MidEast

  • Print Friendly, PDF & Email
  • Send to Kindle

Experts: Al Qaeda Violence “No Longer Containable in Iraq”

Spillover and chaos driven by the Syrian conflict threatens to reverse the critical gains made by the U.S. and its allies during the Anbar awakening. The cooperation of tribal leaders in that region allowed the U.S. to hand Al Qaeda a battlefield defeat. Deepening sectarian tensions in Iraq, coupled with a severe deterioration in the security environment, has allowed Al Qaeda to reorganize and consolidate.

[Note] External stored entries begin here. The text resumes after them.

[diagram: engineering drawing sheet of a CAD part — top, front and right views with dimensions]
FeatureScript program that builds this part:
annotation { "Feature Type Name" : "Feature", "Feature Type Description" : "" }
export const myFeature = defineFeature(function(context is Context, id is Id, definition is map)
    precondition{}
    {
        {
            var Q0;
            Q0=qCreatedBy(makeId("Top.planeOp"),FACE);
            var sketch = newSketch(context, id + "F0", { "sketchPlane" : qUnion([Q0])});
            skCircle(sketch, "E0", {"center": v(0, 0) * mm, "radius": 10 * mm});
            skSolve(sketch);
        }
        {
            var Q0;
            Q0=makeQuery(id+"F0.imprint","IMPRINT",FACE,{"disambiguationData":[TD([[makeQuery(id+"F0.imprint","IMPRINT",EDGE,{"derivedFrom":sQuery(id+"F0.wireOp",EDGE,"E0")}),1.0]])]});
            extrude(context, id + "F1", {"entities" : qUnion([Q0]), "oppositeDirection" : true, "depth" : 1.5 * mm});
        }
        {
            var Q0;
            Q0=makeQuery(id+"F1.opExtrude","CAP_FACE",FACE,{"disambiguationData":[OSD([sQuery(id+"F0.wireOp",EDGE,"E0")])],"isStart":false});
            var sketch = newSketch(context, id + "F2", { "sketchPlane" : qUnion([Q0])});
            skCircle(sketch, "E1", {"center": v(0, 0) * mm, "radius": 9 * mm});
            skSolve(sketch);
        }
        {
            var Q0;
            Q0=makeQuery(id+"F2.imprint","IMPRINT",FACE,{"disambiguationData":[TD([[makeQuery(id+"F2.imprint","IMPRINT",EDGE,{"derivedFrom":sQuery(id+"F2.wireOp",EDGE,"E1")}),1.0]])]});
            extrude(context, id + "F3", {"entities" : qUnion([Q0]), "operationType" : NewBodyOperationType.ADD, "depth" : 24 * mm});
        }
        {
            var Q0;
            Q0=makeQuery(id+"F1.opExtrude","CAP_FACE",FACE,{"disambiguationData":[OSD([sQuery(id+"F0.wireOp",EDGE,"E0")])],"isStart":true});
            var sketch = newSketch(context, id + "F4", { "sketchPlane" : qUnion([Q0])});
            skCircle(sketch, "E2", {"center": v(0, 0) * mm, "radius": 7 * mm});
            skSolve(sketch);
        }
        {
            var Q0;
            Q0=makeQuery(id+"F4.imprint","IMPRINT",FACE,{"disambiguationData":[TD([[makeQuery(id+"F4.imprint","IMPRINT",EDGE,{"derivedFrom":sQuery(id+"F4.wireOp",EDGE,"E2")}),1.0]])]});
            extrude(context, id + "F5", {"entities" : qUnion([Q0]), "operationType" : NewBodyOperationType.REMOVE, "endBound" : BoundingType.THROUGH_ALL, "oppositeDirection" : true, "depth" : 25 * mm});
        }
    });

Now Al Qaeda, having leveraged Syrian-driven sectarian tensions to reassert itself in Iraq, is making a play for Syria itself:

The al-Qaida-aligned groups that started mustering in Syria from July 2012 onwards have been consolidating in large swaths of the north and east and spreading out, just as they have been in Anbar and the farmlands north of Baghdad. With their creeping presence has come the enforcement of new ways in the rural north; summary justice, fear and intimidation… Black flags now fly above many mosques and civic buildings in towns across Syria’s north and in Iraq’s border towns. Local residents near Aleppo walk silently past school walls with white horses painted on a black background – an image widely used by al-Qaida in the north. “We don’t want their paintings, or their jihad,” said Abu Saed, a member of the Free Syrian Army in Aleppo. “They can take the stallion back to the dark past that they came from.”

The mutually-reinforcing dynamics – spillover from Syria boosting Al Qaeda in Iraq, and then Al Qaeda seeping from Iraq into Syria – is not an accident. Al Qaeda-linked groups view the two countries as part of a single theater. The insidery security bulletin Nightwatch crystalized the observation:

The fighting is no longer containable in Iraq. The al Maliki government openly acts as an agent for Iran in facilitating support to the Baathist government in Damascus. The ISIS and affiliated fighters do not recognize the boundaries of Iraq and Syria and fight on both sides of the border. One astute Iraq analyst observed that ISIS is the first political-military organization to treat Syria and Iraq as a single political entity since before World War I. The Syrian fight now exerts influence on the fighting in Iraq. Iraqi Sunni refugees in Syria add weight to that influence.